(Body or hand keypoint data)
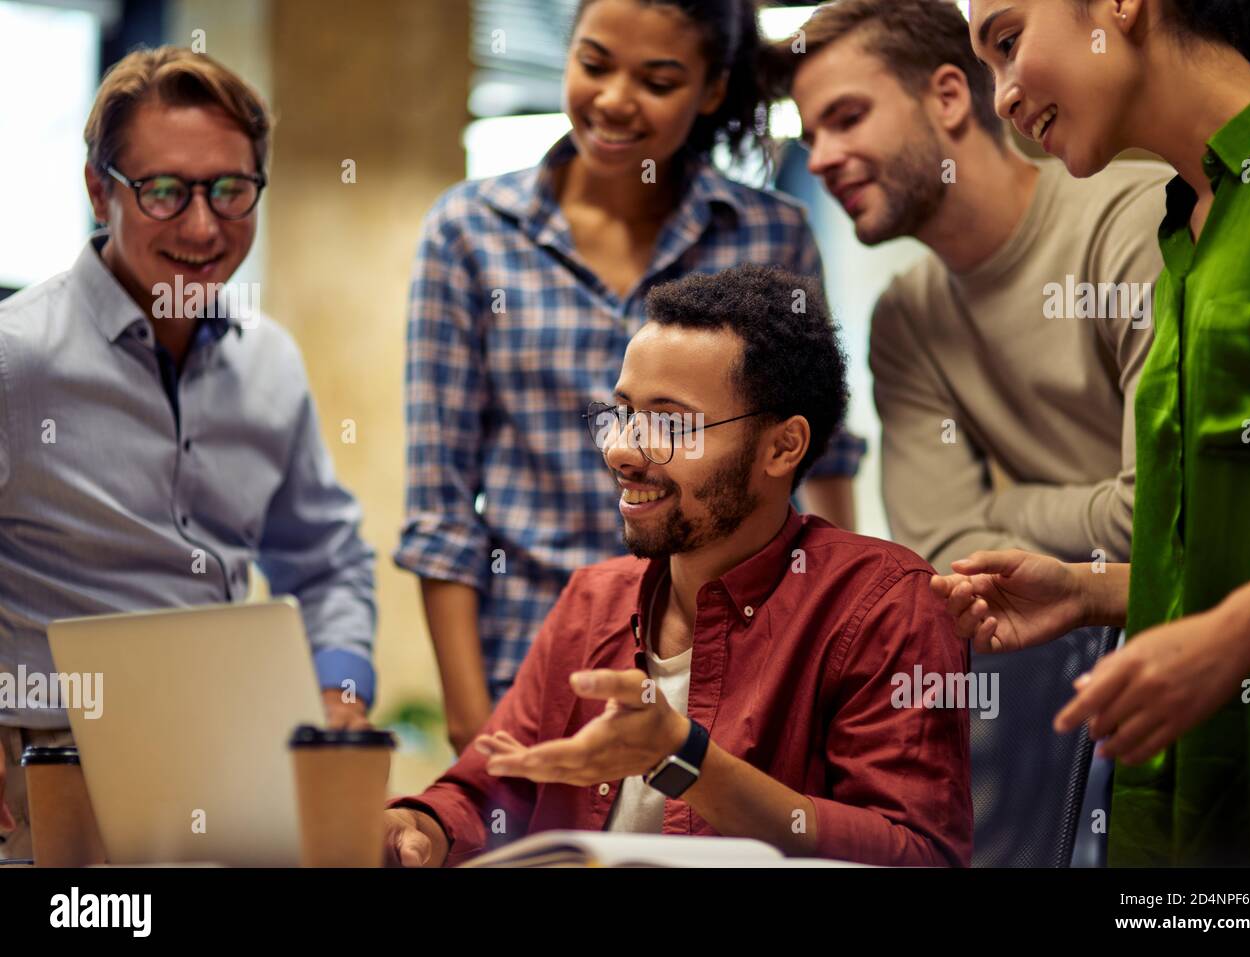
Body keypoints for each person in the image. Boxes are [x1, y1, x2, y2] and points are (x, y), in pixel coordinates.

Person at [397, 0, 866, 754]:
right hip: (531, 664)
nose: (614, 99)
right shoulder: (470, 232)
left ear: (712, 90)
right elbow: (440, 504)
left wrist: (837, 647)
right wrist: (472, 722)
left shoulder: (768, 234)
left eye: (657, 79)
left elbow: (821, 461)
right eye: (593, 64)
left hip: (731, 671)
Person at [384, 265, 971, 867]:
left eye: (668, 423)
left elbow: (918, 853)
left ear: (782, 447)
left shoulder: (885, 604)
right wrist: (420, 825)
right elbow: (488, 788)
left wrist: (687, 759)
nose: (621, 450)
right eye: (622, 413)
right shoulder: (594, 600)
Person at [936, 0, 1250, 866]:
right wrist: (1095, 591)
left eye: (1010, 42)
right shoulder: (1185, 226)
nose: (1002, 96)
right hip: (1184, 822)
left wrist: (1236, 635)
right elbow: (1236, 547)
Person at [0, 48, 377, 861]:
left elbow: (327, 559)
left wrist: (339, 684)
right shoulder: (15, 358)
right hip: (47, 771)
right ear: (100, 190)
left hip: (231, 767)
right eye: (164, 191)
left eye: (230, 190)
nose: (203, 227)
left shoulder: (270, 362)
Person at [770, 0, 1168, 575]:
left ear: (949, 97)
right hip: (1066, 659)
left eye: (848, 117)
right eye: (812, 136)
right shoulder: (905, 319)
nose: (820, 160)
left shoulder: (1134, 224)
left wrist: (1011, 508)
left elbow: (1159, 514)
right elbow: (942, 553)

---

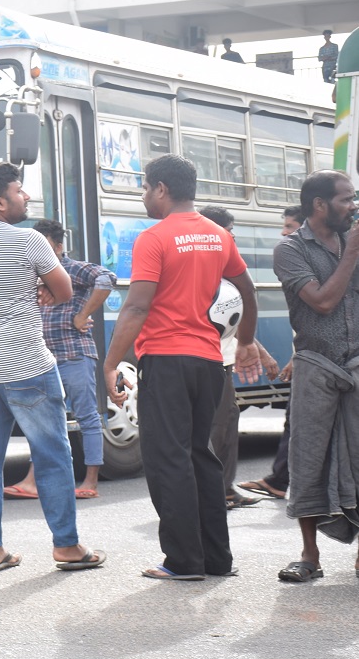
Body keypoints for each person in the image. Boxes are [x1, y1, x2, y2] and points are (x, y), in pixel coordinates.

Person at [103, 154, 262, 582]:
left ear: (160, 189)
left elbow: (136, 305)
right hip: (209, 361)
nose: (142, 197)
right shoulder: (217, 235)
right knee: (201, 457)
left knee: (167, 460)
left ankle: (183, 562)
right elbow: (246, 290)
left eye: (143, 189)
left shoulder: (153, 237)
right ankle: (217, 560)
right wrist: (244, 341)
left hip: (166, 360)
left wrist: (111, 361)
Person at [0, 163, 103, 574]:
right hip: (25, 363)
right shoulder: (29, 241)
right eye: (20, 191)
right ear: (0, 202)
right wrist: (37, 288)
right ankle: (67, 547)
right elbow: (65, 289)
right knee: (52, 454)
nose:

**GOAL OF THE EXERCISE**
Out of the data above, give again only the lines starting at the one holding "right shoulder: (905, 319)" and ending at the one holding "right elbow: (942, 553)", unchanged.

**SOLUTION TO THIS EXERCISE**
right shoulder: (905, 319)
nose: (820, 160)
left shoulder: (1134, 224)
left wrist: (1011, 508)
left elbow: (1159, 514)
right elbow: (942, 553)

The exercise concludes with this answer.